**Your objective**:
Rewrite the passage on reverse trends in random sequences, from "What is this" through "graph the results.", inclusive, changing "relationship" to "pattern".

And here's the average number of falling trends in a random, rising trend: 

In [None]:
import math
n = 100_000
trends = []
for trial in range(100):
    trends.append(len(TrendList(rands_rising(n), reverse=True)))
print(f"average number of falling trends in a rising trend: {statistics.mean(trends)}")

What is this number? Where's it from?

You'd expect it to be bigger than the number in a random trend,
but how big?

## How Mean Number of Reverse Trends Rises with Sequence Length

You expect the number of reverse trends to grow with sequence length,
so perhaps it would be useful to see how it grows.
When a statistical relationship is simple, it offers predictive value: "Ah, this falling trend has 1,000 reals, that means that if I decompose it into rising trends, I expect to see ...."

Moreover, if it's particularly simple, it may offer a clue to the origin of the relationship.

You'll need a way to graph the results.

In [None]:
'''I hope there is a simpler way to do this
but for now, this works.
'''
from matplotlib import pyplot as plt
import numpy as np
import math

def slope_and_intercept(x, y):
    # fit a least-squares line
    m, b = np.polyfit(x, y, deg=1)
    # coefficient of determination = correlation ** 2
    return (m, b)

def legend(m, b, r):
    equation = f"y = {m:2.2f}*x + {b:2.2f}"
    rho_sq = "\u03c1**2"    # Unicode character for rho is U+03C1. Sadly, the font lacks superscripts.
    goodness_of_fit = f"{rho_sq} = {r**2:2.3f}"
    legend = f"{equation}\n{goodness_of_fit}"

**Record extracts**:

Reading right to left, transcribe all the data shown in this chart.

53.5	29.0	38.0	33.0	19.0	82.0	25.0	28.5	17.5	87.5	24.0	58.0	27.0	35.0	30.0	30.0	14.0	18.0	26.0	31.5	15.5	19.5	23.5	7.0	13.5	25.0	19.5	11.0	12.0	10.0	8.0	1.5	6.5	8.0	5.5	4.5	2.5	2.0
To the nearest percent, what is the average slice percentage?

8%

---

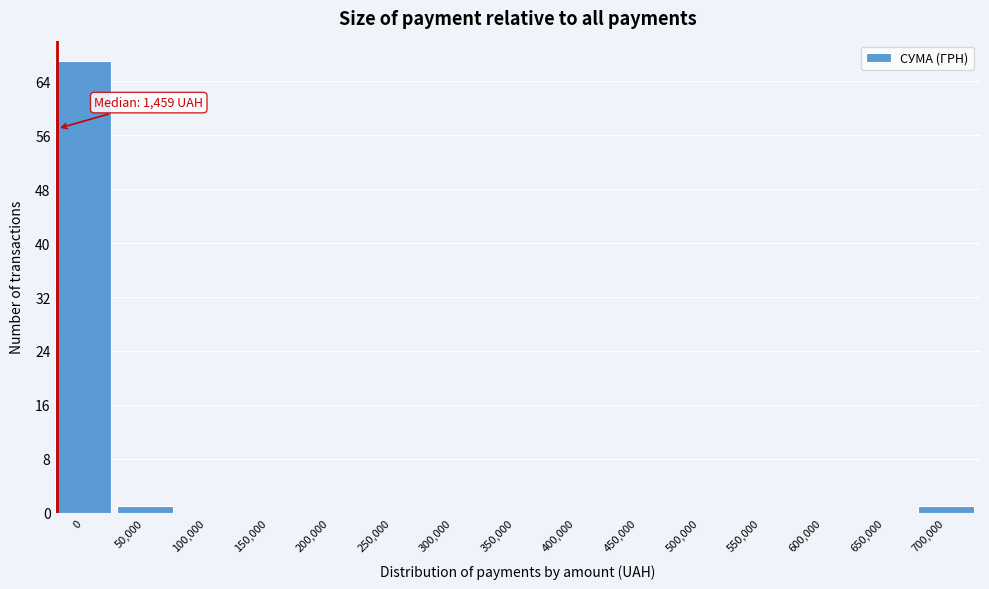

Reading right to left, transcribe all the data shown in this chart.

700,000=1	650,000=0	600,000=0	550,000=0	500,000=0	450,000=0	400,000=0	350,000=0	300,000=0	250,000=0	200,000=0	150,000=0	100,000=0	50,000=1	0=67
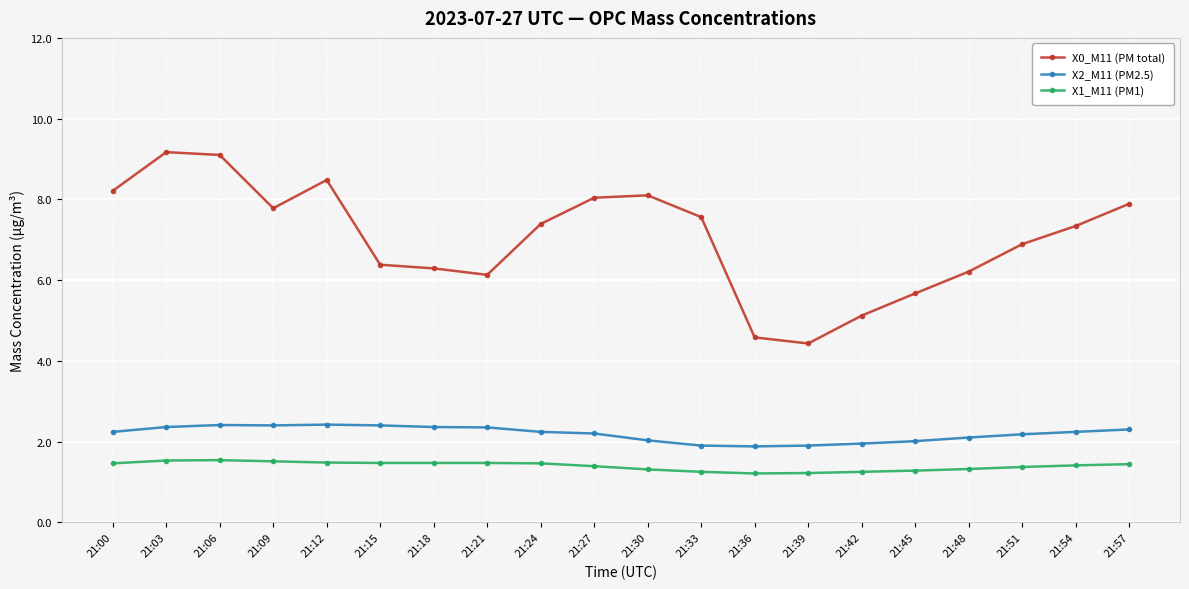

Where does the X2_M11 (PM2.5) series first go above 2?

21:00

**Response for this exercise**:
What is this number? Where's it from?

You'd expect it to be bigger than the number in a random trend,
but how big?

## How Mean Number of Reverse Trends Rises with Sequence Length

You expect the number of reverse trends to grow with sequence length,
so perhaps it would be useful to see how it grows.
When a statistical pattern is simple, it offers predictive value: "Ah, this falling trend has 1,000 reals, that means that if I decompose it into rising trends, I expect to see ...."

Moreover, if it's particularly simple, it may offer a clue to the origin of the pattern.

You'll need a way to graph the results.